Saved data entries
────────

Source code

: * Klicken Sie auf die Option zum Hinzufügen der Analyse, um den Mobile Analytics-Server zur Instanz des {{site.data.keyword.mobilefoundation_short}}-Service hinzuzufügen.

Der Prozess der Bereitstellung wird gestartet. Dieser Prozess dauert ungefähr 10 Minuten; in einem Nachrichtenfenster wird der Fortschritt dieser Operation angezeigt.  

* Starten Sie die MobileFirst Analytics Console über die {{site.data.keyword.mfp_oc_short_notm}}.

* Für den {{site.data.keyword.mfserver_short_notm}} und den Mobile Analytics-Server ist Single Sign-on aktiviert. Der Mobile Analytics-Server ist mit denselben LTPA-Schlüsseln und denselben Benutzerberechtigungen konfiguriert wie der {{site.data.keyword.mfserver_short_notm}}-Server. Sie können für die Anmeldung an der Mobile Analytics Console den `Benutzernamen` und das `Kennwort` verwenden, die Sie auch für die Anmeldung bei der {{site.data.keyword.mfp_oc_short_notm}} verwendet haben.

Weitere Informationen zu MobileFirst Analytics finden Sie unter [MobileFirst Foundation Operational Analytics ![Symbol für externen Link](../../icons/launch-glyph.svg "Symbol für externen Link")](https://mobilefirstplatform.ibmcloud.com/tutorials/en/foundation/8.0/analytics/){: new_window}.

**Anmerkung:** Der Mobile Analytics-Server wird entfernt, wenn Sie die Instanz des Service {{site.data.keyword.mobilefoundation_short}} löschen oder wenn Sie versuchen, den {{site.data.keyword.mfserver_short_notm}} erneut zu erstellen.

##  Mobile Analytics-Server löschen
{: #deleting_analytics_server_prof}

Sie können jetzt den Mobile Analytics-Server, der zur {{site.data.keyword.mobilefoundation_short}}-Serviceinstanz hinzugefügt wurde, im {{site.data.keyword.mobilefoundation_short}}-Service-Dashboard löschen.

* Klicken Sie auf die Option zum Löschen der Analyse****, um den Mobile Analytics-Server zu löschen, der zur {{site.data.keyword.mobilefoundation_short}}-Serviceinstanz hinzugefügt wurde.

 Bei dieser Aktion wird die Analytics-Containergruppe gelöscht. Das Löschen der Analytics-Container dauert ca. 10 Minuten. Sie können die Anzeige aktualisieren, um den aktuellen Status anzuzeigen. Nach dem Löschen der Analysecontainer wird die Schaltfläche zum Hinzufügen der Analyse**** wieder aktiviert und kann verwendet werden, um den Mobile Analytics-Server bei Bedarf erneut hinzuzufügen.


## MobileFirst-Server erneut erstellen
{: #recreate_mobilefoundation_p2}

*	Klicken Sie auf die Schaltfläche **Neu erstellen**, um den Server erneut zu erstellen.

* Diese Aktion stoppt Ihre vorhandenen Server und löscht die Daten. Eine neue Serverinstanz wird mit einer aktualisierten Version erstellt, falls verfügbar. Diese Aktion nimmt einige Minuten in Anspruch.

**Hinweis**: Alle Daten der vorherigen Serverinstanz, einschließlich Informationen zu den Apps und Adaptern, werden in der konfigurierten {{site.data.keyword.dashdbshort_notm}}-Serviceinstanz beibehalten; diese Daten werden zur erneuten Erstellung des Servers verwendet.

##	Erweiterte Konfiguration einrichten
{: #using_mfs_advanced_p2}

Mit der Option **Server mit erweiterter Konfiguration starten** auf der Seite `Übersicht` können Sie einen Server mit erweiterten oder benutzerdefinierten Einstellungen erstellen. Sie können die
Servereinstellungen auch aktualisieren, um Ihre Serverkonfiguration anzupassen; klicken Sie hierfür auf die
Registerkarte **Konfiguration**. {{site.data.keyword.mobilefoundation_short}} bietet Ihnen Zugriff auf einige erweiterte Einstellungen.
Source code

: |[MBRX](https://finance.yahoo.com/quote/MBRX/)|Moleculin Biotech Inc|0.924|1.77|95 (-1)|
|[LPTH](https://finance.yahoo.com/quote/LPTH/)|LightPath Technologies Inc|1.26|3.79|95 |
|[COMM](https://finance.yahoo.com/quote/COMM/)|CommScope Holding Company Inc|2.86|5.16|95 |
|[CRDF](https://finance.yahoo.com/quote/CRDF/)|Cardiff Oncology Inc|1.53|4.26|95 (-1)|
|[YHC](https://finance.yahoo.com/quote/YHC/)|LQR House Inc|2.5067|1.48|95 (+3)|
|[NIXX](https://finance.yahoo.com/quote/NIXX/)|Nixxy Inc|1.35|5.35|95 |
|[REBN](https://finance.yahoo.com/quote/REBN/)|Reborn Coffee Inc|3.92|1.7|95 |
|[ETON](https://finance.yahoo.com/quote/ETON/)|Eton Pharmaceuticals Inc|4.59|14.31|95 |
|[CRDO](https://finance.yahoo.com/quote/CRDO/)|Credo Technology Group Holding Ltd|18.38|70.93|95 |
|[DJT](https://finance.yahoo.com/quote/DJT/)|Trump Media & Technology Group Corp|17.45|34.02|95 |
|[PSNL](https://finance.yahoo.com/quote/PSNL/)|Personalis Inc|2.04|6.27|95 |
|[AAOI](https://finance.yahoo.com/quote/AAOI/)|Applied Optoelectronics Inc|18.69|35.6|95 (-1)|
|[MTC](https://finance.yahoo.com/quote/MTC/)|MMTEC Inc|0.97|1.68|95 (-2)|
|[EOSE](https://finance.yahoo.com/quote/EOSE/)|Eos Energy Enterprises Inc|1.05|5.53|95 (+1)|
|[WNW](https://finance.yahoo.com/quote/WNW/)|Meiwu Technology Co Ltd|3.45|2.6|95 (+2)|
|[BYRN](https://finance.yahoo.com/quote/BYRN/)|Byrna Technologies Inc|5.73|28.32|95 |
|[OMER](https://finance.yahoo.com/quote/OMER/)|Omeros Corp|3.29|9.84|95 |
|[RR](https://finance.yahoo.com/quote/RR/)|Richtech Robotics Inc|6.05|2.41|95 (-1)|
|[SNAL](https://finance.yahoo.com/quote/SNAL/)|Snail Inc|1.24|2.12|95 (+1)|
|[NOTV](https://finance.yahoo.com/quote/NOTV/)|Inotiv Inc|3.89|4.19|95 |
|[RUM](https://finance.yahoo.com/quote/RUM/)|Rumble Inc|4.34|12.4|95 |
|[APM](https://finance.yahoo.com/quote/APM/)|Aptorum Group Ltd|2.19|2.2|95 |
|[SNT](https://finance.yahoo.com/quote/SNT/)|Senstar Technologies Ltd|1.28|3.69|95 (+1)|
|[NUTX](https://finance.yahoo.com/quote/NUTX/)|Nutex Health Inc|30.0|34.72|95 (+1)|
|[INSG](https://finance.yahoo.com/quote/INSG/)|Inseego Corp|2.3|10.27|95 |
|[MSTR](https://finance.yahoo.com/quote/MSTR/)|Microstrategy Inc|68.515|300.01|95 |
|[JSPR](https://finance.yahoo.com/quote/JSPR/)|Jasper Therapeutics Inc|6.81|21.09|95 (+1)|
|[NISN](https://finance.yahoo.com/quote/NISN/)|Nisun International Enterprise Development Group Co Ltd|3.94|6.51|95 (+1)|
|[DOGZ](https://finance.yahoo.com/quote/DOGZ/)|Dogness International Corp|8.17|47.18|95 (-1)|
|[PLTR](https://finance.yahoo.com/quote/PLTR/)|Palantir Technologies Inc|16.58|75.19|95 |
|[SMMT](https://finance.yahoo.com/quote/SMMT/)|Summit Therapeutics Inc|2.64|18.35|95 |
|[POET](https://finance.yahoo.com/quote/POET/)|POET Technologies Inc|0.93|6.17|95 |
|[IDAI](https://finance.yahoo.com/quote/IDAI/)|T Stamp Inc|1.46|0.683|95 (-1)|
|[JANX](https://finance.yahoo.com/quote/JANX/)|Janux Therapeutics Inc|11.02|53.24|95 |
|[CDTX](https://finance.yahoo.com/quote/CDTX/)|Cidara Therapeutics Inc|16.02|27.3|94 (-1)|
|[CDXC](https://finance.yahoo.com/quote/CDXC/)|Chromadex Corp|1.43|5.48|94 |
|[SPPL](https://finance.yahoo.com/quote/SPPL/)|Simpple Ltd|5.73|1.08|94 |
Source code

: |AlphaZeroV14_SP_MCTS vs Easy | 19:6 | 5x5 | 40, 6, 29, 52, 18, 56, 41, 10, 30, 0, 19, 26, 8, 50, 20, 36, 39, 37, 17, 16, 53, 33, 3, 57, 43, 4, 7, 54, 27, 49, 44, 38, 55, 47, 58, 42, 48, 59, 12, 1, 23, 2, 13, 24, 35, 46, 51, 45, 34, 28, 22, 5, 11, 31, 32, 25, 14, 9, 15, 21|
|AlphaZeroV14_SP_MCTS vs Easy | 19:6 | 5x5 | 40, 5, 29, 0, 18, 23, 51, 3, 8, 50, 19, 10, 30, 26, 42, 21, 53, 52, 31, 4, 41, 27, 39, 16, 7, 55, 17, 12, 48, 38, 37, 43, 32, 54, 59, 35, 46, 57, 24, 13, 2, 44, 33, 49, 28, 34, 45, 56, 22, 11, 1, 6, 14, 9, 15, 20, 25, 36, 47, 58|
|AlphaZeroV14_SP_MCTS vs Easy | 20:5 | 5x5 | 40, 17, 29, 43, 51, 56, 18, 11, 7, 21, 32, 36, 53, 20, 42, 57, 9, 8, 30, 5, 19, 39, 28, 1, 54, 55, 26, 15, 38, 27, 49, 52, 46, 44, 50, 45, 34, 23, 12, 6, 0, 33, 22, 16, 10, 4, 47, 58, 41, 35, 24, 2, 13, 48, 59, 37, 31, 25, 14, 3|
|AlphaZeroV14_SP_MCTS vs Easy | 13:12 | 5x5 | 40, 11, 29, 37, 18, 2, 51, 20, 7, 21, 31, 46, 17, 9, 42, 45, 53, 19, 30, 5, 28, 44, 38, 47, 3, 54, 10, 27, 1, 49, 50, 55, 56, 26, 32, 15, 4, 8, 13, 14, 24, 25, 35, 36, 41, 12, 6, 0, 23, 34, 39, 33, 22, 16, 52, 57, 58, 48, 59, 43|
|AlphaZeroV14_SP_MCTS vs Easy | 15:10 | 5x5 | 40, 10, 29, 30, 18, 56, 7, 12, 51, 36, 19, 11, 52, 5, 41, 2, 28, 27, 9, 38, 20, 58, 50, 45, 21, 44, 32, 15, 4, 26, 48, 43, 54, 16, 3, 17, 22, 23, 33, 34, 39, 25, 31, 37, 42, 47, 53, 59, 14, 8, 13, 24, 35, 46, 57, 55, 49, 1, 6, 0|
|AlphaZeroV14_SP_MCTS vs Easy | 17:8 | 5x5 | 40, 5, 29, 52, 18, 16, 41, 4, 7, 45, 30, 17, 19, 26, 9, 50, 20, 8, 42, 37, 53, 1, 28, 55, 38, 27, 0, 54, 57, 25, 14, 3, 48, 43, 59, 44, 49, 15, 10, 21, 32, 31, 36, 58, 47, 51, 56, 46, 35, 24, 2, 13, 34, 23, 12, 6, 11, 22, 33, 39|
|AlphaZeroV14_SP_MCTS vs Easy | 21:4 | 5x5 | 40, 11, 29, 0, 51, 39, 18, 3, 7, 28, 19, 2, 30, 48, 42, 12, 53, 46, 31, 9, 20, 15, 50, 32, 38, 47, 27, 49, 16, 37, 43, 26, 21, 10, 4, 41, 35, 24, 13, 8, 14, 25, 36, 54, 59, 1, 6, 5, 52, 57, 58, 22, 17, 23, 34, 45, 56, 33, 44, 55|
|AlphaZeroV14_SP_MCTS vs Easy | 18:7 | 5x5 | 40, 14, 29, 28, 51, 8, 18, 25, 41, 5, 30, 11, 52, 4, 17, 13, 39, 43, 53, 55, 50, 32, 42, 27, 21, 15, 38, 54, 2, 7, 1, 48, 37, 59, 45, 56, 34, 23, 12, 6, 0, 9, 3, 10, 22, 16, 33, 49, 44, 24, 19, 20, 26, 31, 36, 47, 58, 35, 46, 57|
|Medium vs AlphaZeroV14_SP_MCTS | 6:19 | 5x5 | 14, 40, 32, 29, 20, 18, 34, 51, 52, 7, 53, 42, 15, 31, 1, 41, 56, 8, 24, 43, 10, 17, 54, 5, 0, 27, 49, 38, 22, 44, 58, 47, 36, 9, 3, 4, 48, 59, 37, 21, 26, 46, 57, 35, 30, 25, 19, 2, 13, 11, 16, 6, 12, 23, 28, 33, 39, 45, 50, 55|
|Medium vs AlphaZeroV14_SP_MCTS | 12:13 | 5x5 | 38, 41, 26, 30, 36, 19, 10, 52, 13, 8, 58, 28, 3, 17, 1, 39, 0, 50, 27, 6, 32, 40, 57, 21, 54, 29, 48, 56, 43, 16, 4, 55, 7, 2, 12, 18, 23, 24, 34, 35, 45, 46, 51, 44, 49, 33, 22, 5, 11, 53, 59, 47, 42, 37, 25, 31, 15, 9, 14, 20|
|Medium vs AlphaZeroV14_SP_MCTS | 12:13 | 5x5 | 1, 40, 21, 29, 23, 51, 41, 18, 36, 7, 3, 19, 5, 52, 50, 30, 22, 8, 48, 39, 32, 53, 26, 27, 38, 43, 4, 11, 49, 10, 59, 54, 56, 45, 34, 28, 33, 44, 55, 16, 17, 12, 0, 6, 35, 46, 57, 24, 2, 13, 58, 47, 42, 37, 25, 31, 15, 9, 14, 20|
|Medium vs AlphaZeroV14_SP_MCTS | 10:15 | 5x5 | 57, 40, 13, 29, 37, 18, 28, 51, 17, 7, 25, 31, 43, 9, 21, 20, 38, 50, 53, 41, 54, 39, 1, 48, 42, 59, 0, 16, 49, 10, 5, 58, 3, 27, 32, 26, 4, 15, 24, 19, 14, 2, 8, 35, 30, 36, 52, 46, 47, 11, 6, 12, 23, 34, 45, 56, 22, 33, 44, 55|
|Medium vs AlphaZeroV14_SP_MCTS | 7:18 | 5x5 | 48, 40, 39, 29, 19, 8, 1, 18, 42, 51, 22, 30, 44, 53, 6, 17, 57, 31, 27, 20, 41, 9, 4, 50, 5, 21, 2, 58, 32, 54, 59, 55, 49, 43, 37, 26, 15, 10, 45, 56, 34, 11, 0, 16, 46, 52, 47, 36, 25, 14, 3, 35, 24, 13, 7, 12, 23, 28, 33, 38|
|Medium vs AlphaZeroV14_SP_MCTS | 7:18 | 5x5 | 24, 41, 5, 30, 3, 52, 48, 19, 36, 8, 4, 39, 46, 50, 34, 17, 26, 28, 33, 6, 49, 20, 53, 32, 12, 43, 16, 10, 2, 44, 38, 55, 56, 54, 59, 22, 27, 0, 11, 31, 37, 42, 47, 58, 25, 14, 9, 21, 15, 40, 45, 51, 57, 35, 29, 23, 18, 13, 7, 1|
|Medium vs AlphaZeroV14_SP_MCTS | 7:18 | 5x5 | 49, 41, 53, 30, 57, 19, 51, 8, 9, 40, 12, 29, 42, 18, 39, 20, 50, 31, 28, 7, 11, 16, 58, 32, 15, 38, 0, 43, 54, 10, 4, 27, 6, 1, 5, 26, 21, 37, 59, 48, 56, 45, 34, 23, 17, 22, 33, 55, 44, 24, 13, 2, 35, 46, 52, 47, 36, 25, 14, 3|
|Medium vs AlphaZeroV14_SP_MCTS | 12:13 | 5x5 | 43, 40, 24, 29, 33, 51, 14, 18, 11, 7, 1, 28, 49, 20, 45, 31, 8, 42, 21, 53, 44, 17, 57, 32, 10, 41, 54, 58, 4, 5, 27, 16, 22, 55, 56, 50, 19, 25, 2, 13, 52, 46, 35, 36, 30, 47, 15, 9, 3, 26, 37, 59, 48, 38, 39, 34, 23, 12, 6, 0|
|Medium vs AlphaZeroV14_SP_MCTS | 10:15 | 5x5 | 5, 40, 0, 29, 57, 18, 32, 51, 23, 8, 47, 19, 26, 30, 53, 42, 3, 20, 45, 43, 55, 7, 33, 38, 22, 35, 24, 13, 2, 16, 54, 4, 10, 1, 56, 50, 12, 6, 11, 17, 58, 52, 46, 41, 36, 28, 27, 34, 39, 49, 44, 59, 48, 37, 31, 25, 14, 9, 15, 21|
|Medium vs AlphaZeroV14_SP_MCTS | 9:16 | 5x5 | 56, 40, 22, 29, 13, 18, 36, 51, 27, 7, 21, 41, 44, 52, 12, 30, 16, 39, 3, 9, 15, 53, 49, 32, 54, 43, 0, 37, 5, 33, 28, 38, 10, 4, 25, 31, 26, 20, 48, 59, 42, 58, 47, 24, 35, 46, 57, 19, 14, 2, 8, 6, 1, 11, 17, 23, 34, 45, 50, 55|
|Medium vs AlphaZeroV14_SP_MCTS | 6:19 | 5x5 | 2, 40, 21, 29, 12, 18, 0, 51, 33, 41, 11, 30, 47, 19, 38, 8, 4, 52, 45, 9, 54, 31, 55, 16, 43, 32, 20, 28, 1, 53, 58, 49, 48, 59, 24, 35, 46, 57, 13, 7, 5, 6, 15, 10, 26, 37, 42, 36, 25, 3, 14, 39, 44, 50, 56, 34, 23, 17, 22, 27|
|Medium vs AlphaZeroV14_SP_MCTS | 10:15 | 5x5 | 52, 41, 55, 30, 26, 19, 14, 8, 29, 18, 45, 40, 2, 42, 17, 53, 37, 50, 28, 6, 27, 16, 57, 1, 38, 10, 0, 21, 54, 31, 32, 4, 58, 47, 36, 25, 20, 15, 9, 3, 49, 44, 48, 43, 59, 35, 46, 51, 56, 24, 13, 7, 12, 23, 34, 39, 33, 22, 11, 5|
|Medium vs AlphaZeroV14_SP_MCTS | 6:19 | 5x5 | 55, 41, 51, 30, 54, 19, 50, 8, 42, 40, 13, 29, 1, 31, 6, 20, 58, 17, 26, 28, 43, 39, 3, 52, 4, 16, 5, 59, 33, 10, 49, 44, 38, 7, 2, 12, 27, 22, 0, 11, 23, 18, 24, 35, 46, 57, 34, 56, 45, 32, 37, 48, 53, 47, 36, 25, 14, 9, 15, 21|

────────

__Exercise prompt__: Update the data starting at the line that has "Mobile Analytics-Server löschen" and ending after the line that has "Sie können jetzt". Write those lines out again with "löschen" changed to "entfernen" wherever it occurs and everything else left as it is.

__Result of the task__:
##  Mobile Analytics-Server entfernen
{: #deleting_analytics_server_prof}

Sie können jetzt den Mobile Analytics-Server, der zur {{site.data.keyword.mobilefoundation_short}}-Serviceinstanz hinzugefügt wurde, im {{site.data.keyword.mobilefoundation_short}}-Service-Dashboard entfernen.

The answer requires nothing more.